-- Exercise requirements --
Put the lines below into a numbered list, omitting blank lines and leaving out the pictures.

[Records drawn from a data source]
——
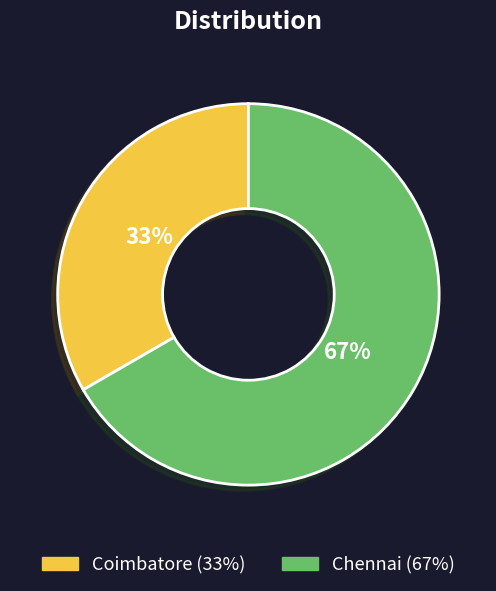

Does any single category account for the majority?

Yes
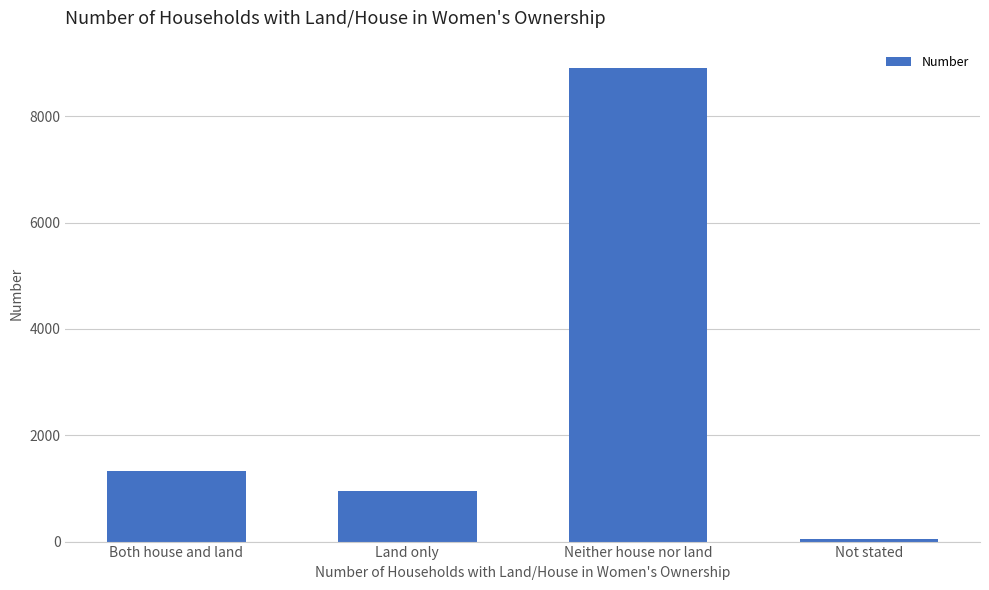

Which label corresponds to the smallest value in the chart?

Not stated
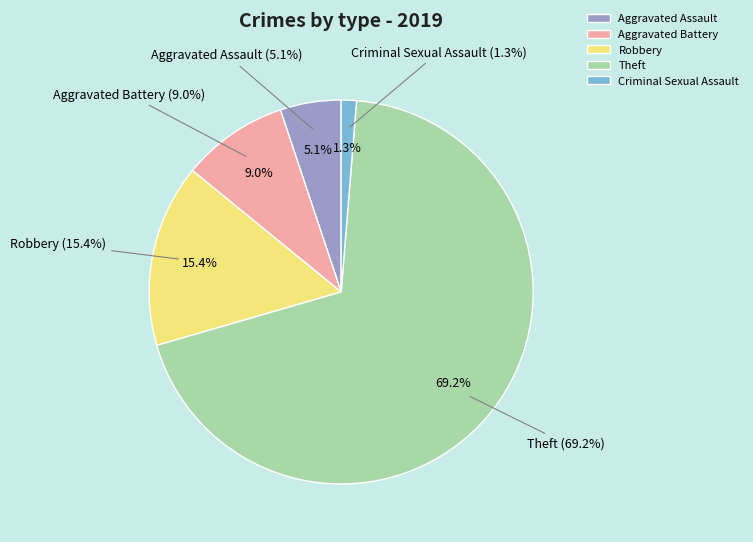

To the nearest percent, what percentage of the pie is Criminal Sexual Assault?

1%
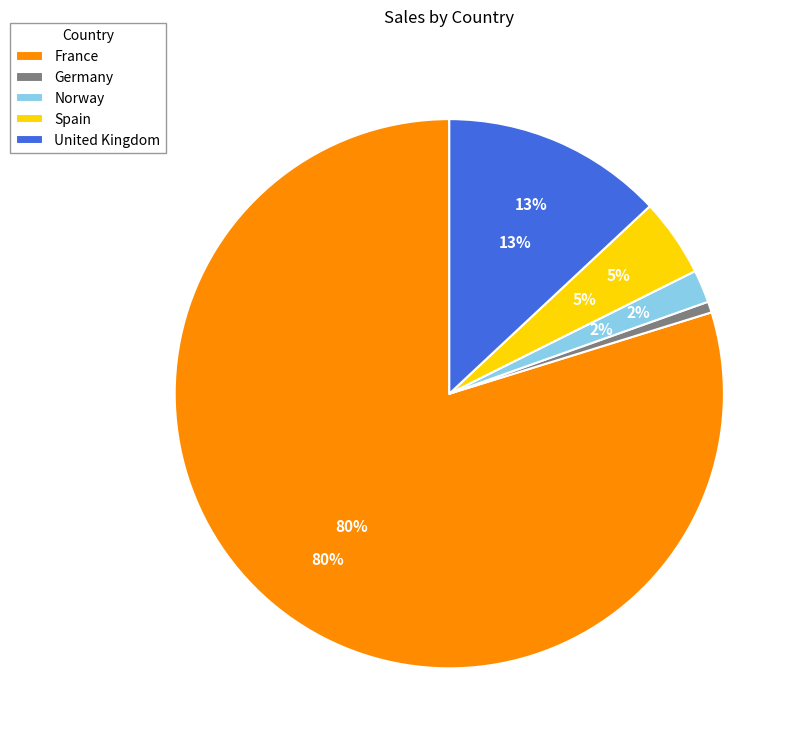

What is the change in value from France to Norway?

-2009781.2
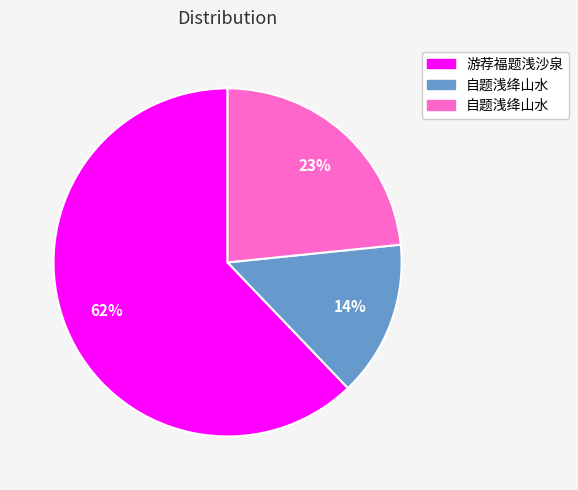

Count the number of slices in the pie.

3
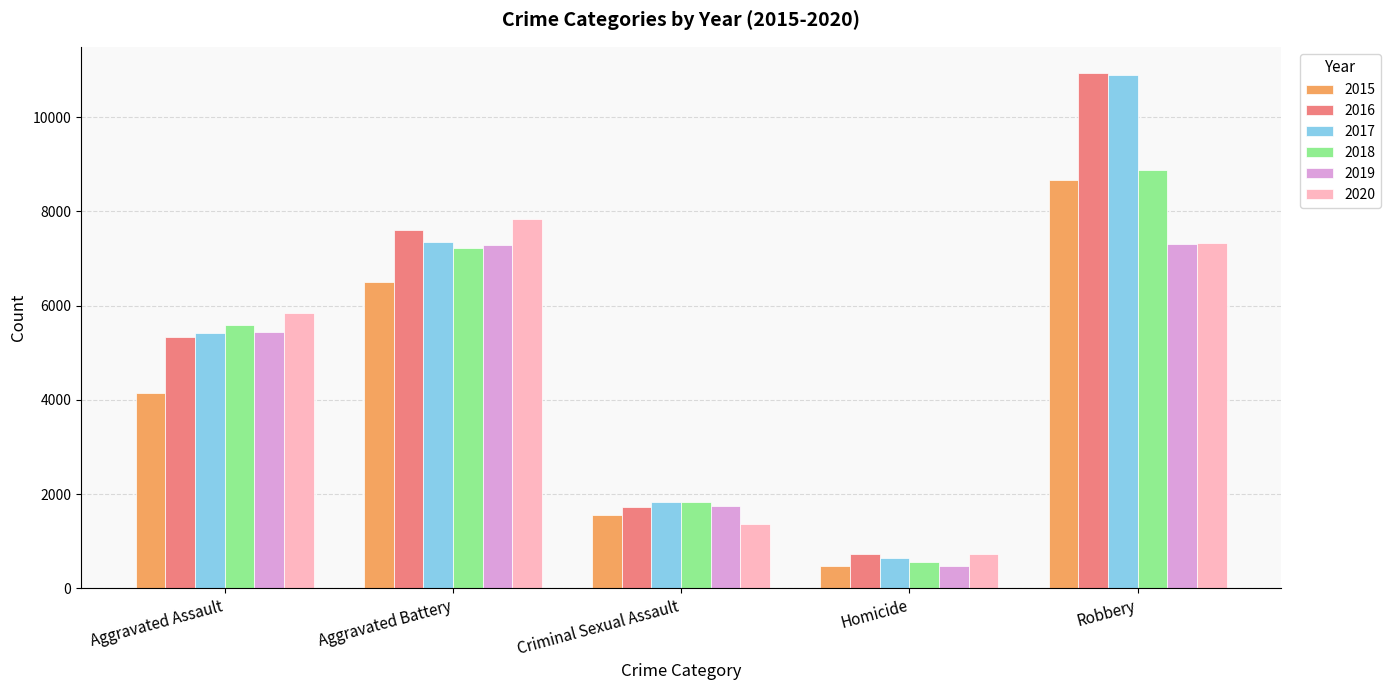

What is the minimum value shown in the chart?

465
——
-- Response to the exercise --
1. Does any single category account for the majority?
2. Yes
3. Which label corresponds to the smallest value in the chart?
4. Not stated
5. To the nearest percent, what percentage of the pie is Criminal Sexual Assault?
6. 1%
7. What is the change in value from France to Norway?
8. -2009781.2
9. Count the number of slices in the pie.
10. 3
11. What is the minimum value shown in the chart?
12. 465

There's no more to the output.